GRAZIE MASSIMO. Stay always with us :-)


 Dopo quasi due anni di silenzio discografico, ma controbilanciati da una robusta attività dal vivo (Controcanzonissima, Gualdo Pop, Piper Club, Festival d'Avanguardia di Napoli), il sestetto romano dei "Quella vecchia locanda" si ripresenta in sala d'incisione nel gennaio del 1974 per produrre quello che sarà l'ultimo album della loro carriera: "Il tempo della gioia".

Rispetto al disco d'esordio non ci sono più l'eccentrico violinista Donald Lax, tornato negli States e Romualdo Colletta sostituito per motivi tecnici.
Arrivano invece Massimo Felice e Massimo Giorgi, quest'ultimo proveniente dal Ritratto di Dorian Gray del futuro Goblin Claudio Simonetti.

Pur restando sempre all'interno della stessa struttura discografica, cambia anche la label del gruppo che questa volta incide direttamente per la RCA, essendo la sua sussidiaria Help fallita per dissesti finanziari.
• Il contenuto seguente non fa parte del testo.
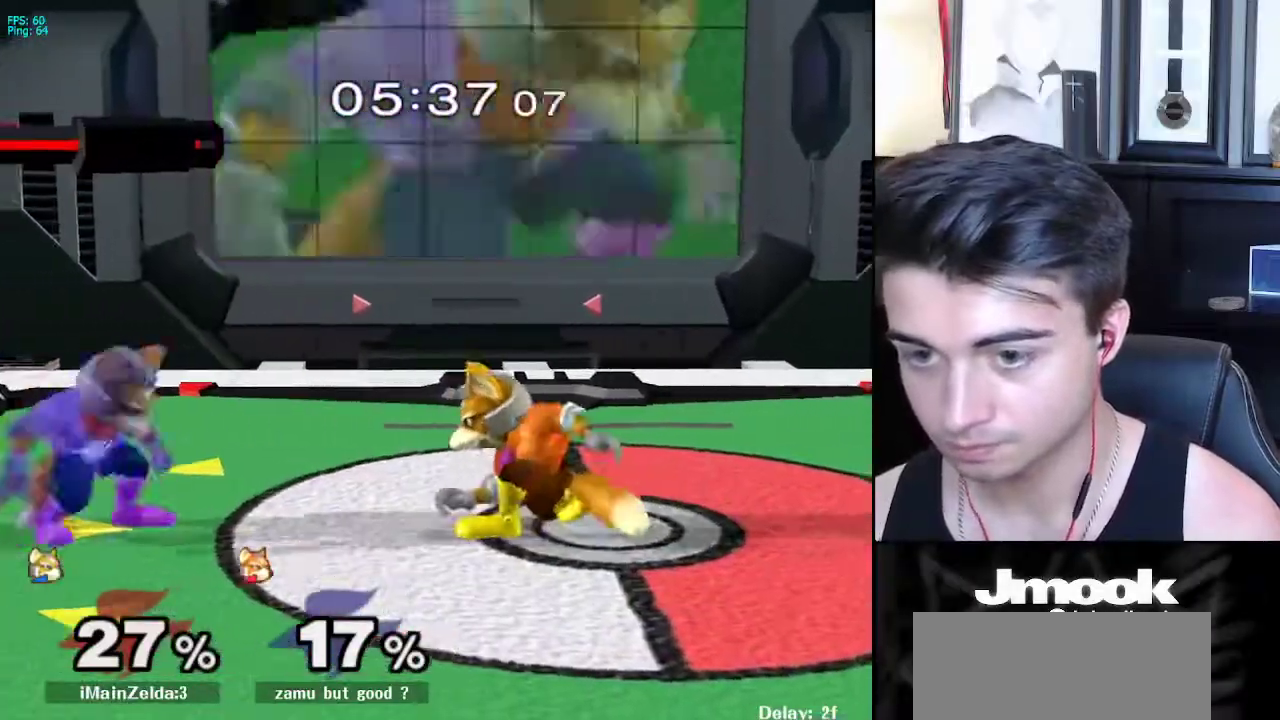
{"buttons": [], "left_stick": "down", "right_stick": "center", "events": [[67, "R1", "down"], [67, "right_stick", "down"], [317, "R1", "up"], [317, "left_stick", "down"], [333, "right_stick", "center"]]}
Per inciso, "Il tempo della gioia" sarà uno degli ultimi album progressive prodotti dalla multinazionale americana, ormai molto più interessata a generi più vendibili, alla fusion e all'elettronica.
Rispetto al primo album, non mutano l'ispirazione ai grandi compositori barocchi (Corelli, Vivaldi e Bach), la grande raffinatezza esecutiva e uno spiccato gusto di ricerca verso nuove sonorità.

E' molto diversa però l'impostazione generale del sound.
quella vecchia locanda 02L'elettricità creativa e il gusto Hard-Prog del 1972, lasciano il posto una maggiore ortodossia ed a una certa sobrietà negli arrangiamenti, riscontrabile per esempio nell'assenza del raddoppio sulle voci e nella latenza di suoni elettrici. Una mancanza questa, che lasciò interdetti molti fans che giudicarono l'album freddo e distaccato.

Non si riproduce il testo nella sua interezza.